STATED GOAL -
In the Schützenfest passage, who made the first bull's-eye of the day?

PASSAGE TO READ -
-*-*-

The glittering array of prizes in the Temple of Gifts cost not a
cent less than $100,000, while the honor that accompanies them is
something that can be measured by worldly and commercial standards;
Yes, the standards are quite different from those of old time. Here at
the Bundsfest they will crown a man king. He will be a common man king,
crowned not because of what his father or grandfather chanced to do, but
crowned because of the things that he himself has done; and to be king of
the American riflemen; to possess the steadiest nerve, the keenest eye,
the finest and subtlest judgment, and to be adjudged by one”s own
fellows-surely this is finer and bigger than to sit vacuously in a high
place because, forsooth, some greater and stronger robber-ancestor ground
a people under his iron heel.
And while the sires and sons and husbands and brothers line up at
the firing butts their womenkind and children are not a whit behind
in enjoying themselves. All over the big grounds is frolicking and
merrymaking of young and old; children in the swings and on the
hobby-horses; lusty young fellows doing the giant swing on the bars
or striking with heavy mallet tell they ring the bell three clips out
of four; and then, since there are many men to shoot and only so many
targets, there is dancing going on at both pavilions, and it must be
confessed the floors are crowded with whirling couples. Everywhere is
the clink of glasses to genial laughter, while over all, ringing and
reverberating throughout the place, are the rifles. And for ten days
without intermission, with balls, receptions and concerts in the evenings,
this will continue.
This is the Schützenfest.
Schützenfest No. 2
And they were ambitious, too; for the cash prize was the reward of him
who made the first bull’s-eye of the day. This early and successful
bird was B. Jones, a local man of ability and reputation. After this
first little flurry the marksmen settled down to business, and thereafter
until
It was a rare treat to watch a sharpshooter sitting down to work. With
the shooting-case and gun slung over his shoulder he would tread his
way to a vacant place at the table, shaking hands, nodding greetings
and bandying persiflage right and left. Once at a table, off with his
coat, collar and cuffs, up with the sleeves and on with a short and very
business-like apron.
Then comes the unpacking, for quite a bit must be done ere he burns his
first powder. The gun must be set up and every part explained and wiped
with painstaking care. The oil, which he so solicitously put into the
barrel the evening before must as solicitously be taken out again with
a cotton rag-if he wishes the weapon to do its very best possible by
him. And one by one, he examines the cotton rags carefully as they emerge,
until at last one comes forth immaculate and innocent of grease.

-*-*-

DATASET EXCERPTS -
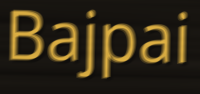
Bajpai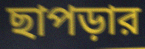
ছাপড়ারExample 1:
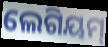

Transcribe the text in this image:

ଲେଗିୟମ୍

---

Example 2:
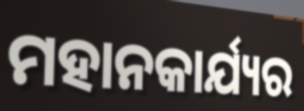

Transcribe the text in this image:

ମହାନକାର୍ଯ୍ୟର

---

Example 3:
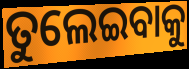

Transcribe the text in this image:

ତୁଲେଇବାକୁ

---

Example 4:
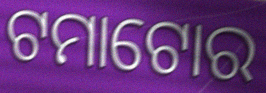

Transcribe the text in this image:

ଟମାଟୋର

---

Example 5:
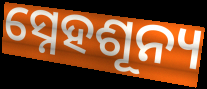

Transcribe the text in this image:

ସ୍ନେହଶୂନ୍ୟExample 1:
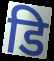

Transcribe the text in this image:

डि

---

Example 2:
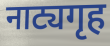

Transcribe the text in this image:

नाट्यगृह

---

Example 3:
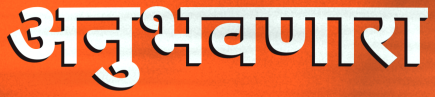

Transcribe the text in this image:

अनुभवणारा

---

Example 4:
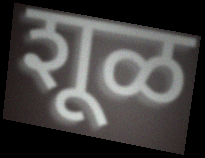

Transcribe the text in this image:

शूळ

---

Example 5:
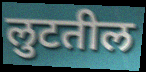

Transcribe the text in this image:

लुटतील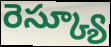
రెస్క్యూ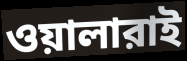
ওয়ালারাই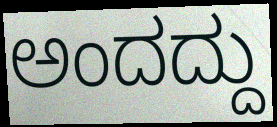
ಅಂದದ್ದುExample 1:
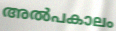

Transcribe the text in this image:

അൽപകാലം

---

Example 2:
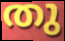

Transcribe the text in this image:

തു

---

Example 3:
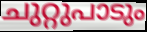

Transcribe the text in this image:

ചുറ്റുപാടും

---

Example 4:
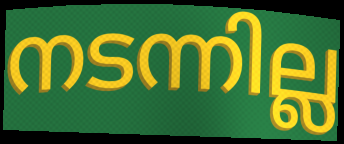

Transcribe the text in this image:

-*-*-

EXERCISE ANSWER -
B. Jones, a local man of ability and reputation.